▸ Problem
From the interview with soprano Veronica Anușca below, list every real person identified by name. Leave out the character Lucia.

▸ Reading passage

> [Archived] Interviews

Interview with soprano Veronica Anușca
Soprano Veronica Anușca will perform the title role in the opera "Lucia di Lamermoor", on Wednesday, the 12th of March 2025, at the Bucharest National Opera.
Ms. Veronica Anușca, you will perform the title role in Gaetano Donizetti's opera "Lucia di Lammermoor" at the Bucharest National Opera, the next performance will take place on Wednesday, the 12th of March 2025. What aspects did you have in mind in building the role of Lucia in collaboration with director Andrei Șerban?
I considered the vision of Andrei Șerban, which I could not ignore, even if the role involves a very heavy belcanto score. I had to incorporate into the character the family drama, the drama that the role implies and the way Lucia is always forced to choose and accept what others want and not what she would like.
As well as being a very demanding role in terms of the vocal score and the dramatic implications, the directing also demands you physically.
It's an extraordinarily difficult role, I would say the most difficult role I've played in my career so far. I've been on the opera stage for almost 15 years, and I've never been confronted with a role that has demanded so much of me in terms of stage movement. However, I really enjoy it. I prepare very conscientiously every time, and by that, I mean the physical preparation, I even have to do some serious gym work before a performance of Lucia di Lamermoor. I would like the audience to know that I have prepared extraordinarily, physically, as well as in other aspects, and what's more, Andrei Șerban has considered our possibilities. He never made us do anything that we couldn't do comfortably. Even if people say he took us to extremes, it's not true, he didn't take us to any extremes. We chose to respond in the affirmative to the proposals he made, because he helped us to step out of our comfort zone and give something of ourselves on stage that we could not have achieved normally. This is the reality. I, for the stage play I do when I play Lucia, I can say that I have been ready since I was a child. I swung on the swing made by my father in the meadows in the mountains of Neamț County and, yes, I experienced the adrenaline rush as a child. For me, it is a pleasure and a joy to be on that swing, which everyone says is terribly hard, but for me that is the simplest, most beautiful and most relaxing part of the opera, I would say. It's harder to go from point A to point B and do that continuously, the whole opera, that's harder. But being on the swing, that's not hard. I can say the same thing about climbing and beam; I have seven years of rhythmic gymnastics as a child and I'm somewhat comfortable on it because I've trained. If I wasn't, I probably wouldn't have gotten into Andrei Serban's Lucia. So, no, Andrei Șerban is not a terrorist. We accepted these challenges.

▸ Dataset
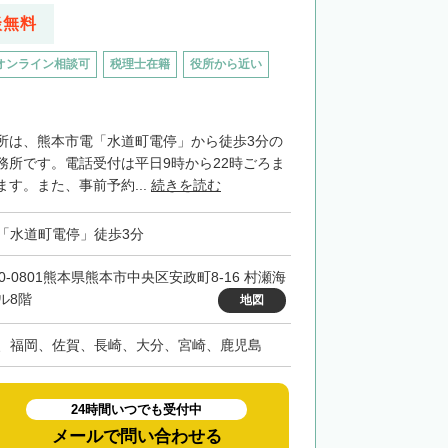
談無料
オンライン相談可
税理士在籍
役所から近い
所は、熊本市電「水道町電停」から徒歩3分の
務所です。電話受付は平日9時から22時ごろま
す。また、事前予約...
続きを読む
「水道町電停」徒歩3分
60-0801熊本県熊本市中央区安政町8-16 村瀬海
ル8階
地図
、福岡、佐賀、長崎、大分、宮崎、鹿児島
24時間いつでも受付中
メールで問い合わせる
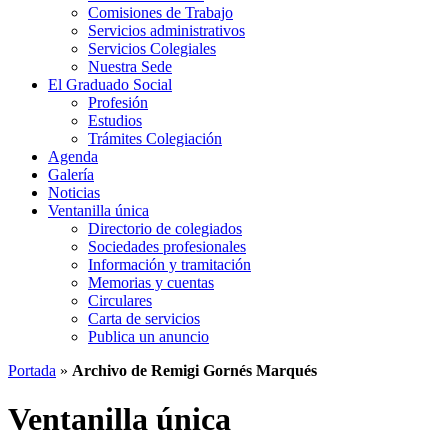
Comisiones de Trabajo
Servicios administrativos
Servicios Colegiales
Nuestra Sede
El Graduado Social
Profesión
Estudios
Trámites Colegiación
Agenda
Galería
Noticias
Ventanilla única
Directorio de colegiados
Sociedades profesionales
Información y tramitación
Memorias y cuentas
Circulares
Carta de servicios
Publica un anuncio
Portada
»
Archivo de Remigi Gornés Marqués
Ventanilla única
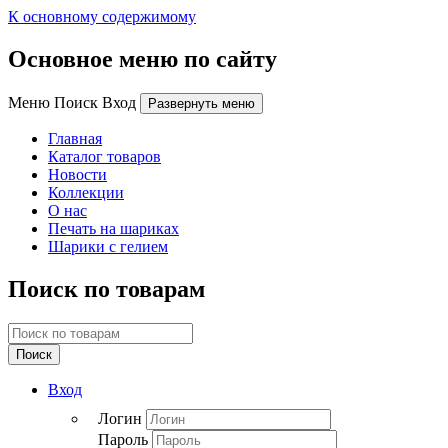
К основному содержимому
Основное меню по сайту
Меню Поиск Вход
Развернуть меню
Главная
Каталог товаров
Новости
Коллекции
О нас
Печать на шариках
Шарики с гелием
Поиск по товарам
Поиск
Вход
Логин
Пароль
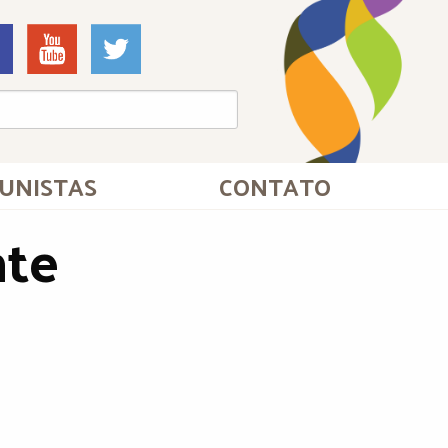
UNISTAS
CONTATO
nte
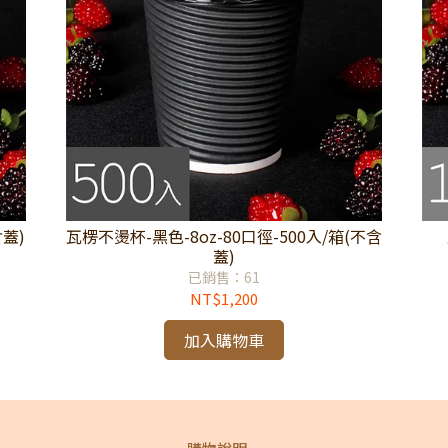
含蓋)
瓦楞不燙杯-黑色-8oz-80口徑-500入/箱(不含
蓋)
已銷售：61
NT$1,200
加入購物車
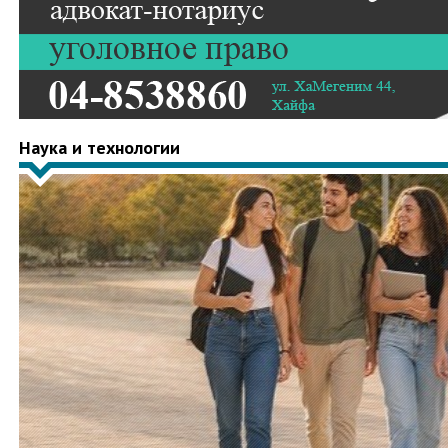
Наука и технологии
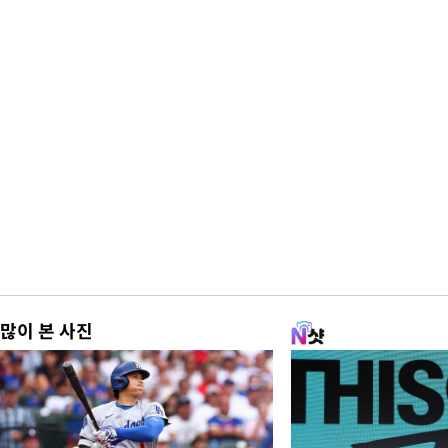
많이 본 사진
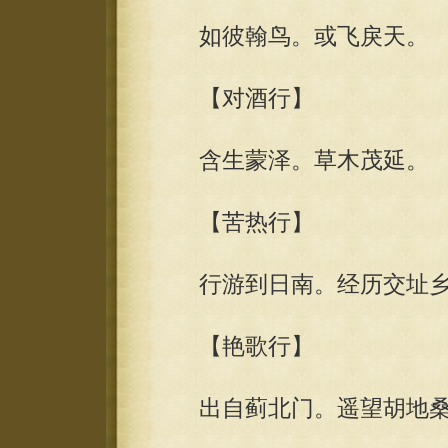
如彼翰鸟。或飞戾天。
【对酒行】
含生蒙泽。草木茂延。
【苦热行】
行游到日南。经历交址乡
【艳歌行】
出自蓟北门。遥望胡地桑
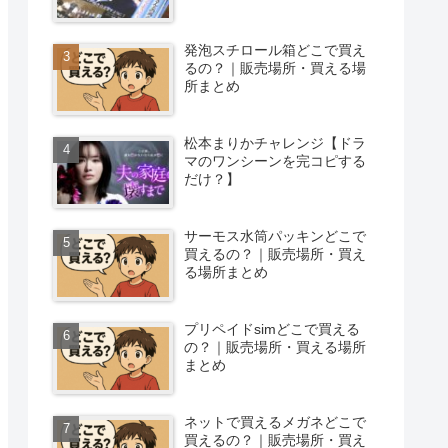
発泡スチロール箱どこで買え
るの？｜販売場所・買える場
所まとめ
松本まりかチャレンジ【ドラ
マのワンシーンを完コピする
だけ？】
サーモス水筒パッキンどこで
買えるの？｜販売場所・買え
る場所まとめ
プリペイドsimどこで買える
の？｜販売場所・買える場所
まとめ
ネットで買えるメガネどこで
買えるの？｜販売場所・買え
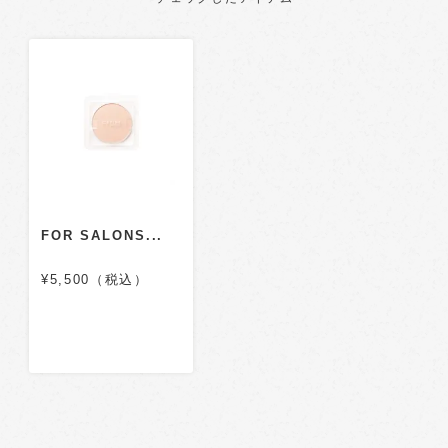
FOR SALONS...
¥5,500（税込）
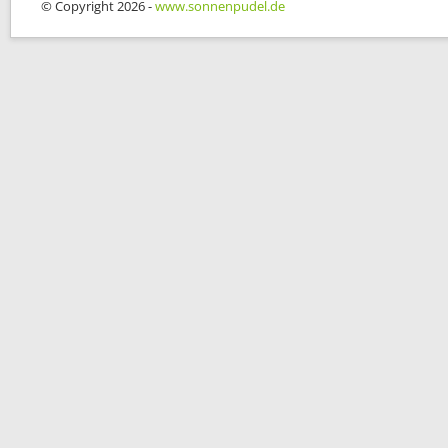
© Copyright 2026 -
www.sonnenpudel.de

▸ Reply to the exercise
Veronica Anușca
Gaetano Donizetti
Andrei Șerban